Chrysler’s New $1.2 Billion Plant in Mexico Raises Questions
Commentary by John Paul McDaris
Last month Chrysler confirmed a massive $1.249 Billion investment in two facilities in Saltillo. The company’s CEO, Sergio Marchionne, was on hand along with Mexican President Enrique Pena announcing the move, which should create over 1,500 jobs in the city located in Coahuila state. The company’s headcount in Saltillo will top 6,500 after the expansion is complete. This investment led me to a lot of questions, and I would love to hear Chrysler’s responses to them.
- Why not San Luis Potosi? That’s where the Cummings diesel engine plant is located. So why not set up shop there and leverage the talent?
- Because of the Cummings engine, they already know the caliber of skilled labor in San Luis Potosi – so why go into Saltillo?

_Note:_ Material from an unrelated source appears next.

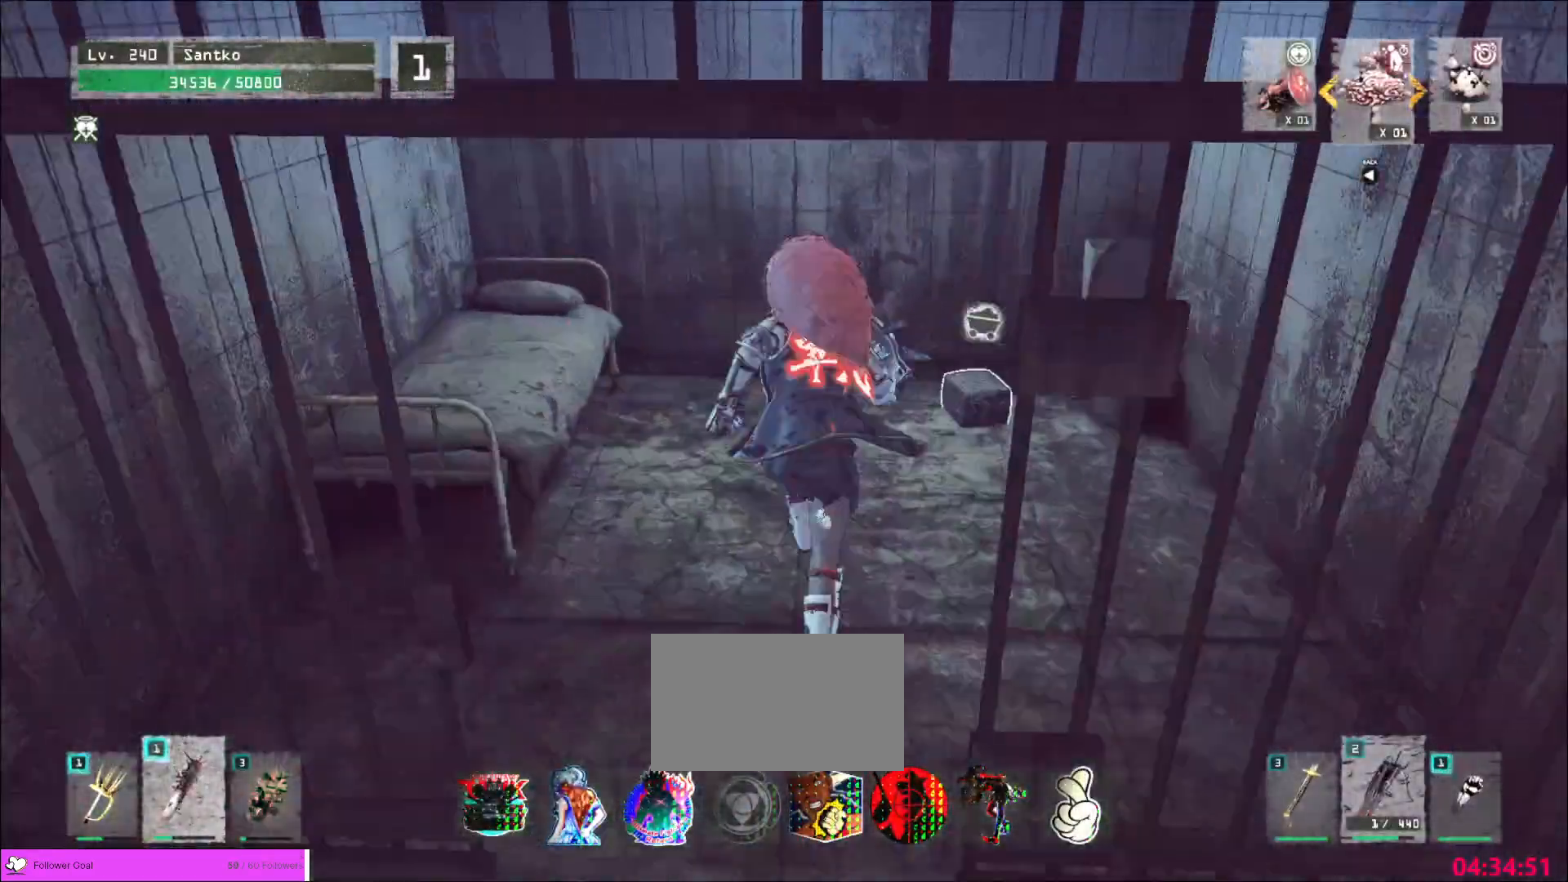
{"keys": ["a", "ctrl"], "mouse": [], "events": [[80, "d", "up"], [200, "w", "up"], [320, "a", "down"], [440, "ctrl", "down"]]}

Was San Luis Potosi not up to snuff? Were there supply chain concerns that would have been exacerbated by expanding in San Luis Potosi?
- What will Chrysler’s move do to the competition for labor in Saltillo? Naturally it will go up, like it always does when a big OEM moves in like this. But by how much and how fast?
- How will Chrysler’s investment in Saltillo affect the supply chain ecosystem? Suppliers will now have new opportunities. But they will also have a big employer competing with them for talent. Will smaller suppliers be able to pay dramatically higher wages?
- Will the presence of a big OEM lead to a raft of new suppliers and, if so, will those be largely bigger suppliers who can afford the higher wages that Chrysler will inevitably usher into the region? Will this mean some smaller suppliers will be pushed out?
- Will Saltillo become a bigger player in the Mexican supply chain?
I, for one, can’t wait to see how it plays out and I’ll be watching this space.